帰り支度をしていた保健医の保田先生は「お〜、これは見事に腫れちゃってるね〜」と言いながら、慣れた手つきで添え木を当て湿布をして包帯を巻いてくれた。
右腕全体が脈打つみたいにズキンズキンと痛むけど、手当てのおかげか、さっきほどではなくなったみたいだ。
「多分捻挫だと思うけど、レントゲン撮って検査してもらった方がいいわね。ちょっと連絡してみるから。その間にカバン取ってらっしゃい」
教室に戻るぼくのあとを、その子が付いてくる。
「あれ、キミは何年何組?」
「あ、私、一年Bクラスの前田七香です」
「ぼくは二-Dの北村潤也。一年のクラスはあっちだよね」
「でも、その手じゃカバン持てないから、私が持ちますから」
「もう大丈夫だよ。心配かけちゃってごめんね」
「いいえ、私のせいだから、病院までいっしょに行かせて下さい」
「遅くなっちゃうよ」
「構いませんから」
そんな会話をするうちにぼくの教室の前に着く。
席からカバンを取って左肩に掛けようとした時に、右手が机に当たって痛みが走った。扉のところで待っていた彼女がそれを見て駆け寄って来る。
「あ、私持ちます」とカバンを奪うように抱えててくれる。
それから彼女の教室に寄って保健室に戻り、保田先生の軽自動車で病院まで連れて行ってもらう。
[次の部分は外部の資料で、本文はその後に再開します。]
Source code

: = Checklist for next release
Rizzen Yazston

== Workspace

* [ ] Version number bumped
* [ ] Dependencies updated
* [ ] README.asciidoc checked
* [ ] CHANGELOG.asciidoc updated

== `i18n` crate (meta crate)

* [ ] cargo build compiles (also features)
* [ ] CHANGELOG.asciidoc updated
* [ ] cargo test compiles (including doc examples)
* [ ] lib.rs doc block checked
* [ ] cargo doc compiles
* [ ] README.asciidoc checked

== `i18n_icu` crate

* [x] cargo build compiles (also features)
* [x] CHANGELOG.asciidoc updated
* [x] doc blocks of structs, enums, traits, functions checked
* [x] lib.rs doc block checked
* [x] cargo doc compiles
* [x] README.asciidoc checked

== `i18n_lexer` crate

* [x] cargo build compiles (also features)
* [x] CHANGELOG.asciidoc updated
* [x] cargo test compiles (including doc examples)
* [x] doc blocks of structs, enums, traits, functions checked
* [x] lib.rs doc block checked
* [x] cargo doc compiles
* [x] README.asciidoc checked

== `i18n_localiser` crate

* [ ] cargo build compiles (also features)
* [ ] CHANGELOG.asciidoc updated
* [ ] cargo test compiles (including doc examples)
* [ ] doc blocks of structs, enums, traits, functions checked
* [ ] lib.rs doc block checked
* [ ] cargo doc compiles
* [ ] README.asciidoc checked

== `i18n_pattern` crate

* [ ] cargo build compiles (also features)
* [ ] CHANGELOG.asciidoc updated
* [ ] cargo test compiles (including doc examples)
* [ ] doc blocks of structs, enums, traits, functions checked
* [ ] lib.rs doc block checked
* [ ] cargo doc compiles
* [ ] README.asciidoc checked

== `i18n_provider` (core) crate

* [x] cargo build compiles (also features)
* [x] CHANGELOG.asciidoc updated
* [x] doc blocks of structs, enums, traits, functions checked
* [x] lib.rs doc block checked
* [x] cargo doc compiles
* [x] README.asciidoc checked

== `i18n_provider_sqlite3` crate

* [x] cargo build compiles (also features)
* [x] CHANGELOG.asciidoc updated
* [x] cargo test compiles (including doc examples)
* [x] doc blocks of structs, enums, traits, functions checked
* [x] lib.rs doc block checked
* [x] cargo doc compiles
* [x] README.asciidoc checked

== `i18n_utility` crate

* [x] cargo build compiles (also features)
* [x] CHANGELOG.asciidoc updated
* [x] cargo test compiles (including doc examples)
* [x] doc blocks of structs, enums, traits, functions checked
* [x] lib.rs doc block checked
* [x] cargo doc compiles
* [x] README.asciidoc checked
レントゲンの結果は「骨に異常なし。ただの捻挫だから一週間もすれば腫れも引いて元通りになるでしょう」とのことだった。とりあえず痛み止めの注射を打ってもらい、痛みも和らいでホッとする。その結果を聞いて、前田七香もやっと安心したようだった。
「大事にならなくてよかったです。でもしばらくは不自由だと思うので、私、お手伝いしますから何でも言って下さい」
お互いの顔をまっすぐ見たのは、その時が初めてだった。
特に可愛いわけでもない。かといってブスでもない。可もなく不可もなく、どこといって特長のない顔立ち。それが正直な第一印象だった。メガネの奥の気弱そうな目が表情の輪郭をぼやけさせていて、少し猫背にすぐ俯いてしまうから、髪が顔を覆っていっそう自信なさげな印象を抱かせる。ただ、肌は剥きたてのタマゴのようにきれいで透明感がある。あのきれいな足は、と言えば、中途半端なスカート丈のせいでその魅力の半分も表れていない。ただ膝下は見事にまっすぐに伸びていて美脚の片鱗を予感させている。
あ〜、もったいない。実に惜しい。
そんな気持ちがフツフツと湧き上がってきた。
実のところ、もうぼくは恋をしていたのかも知れない。図書室でこの足に出会った瞬間から。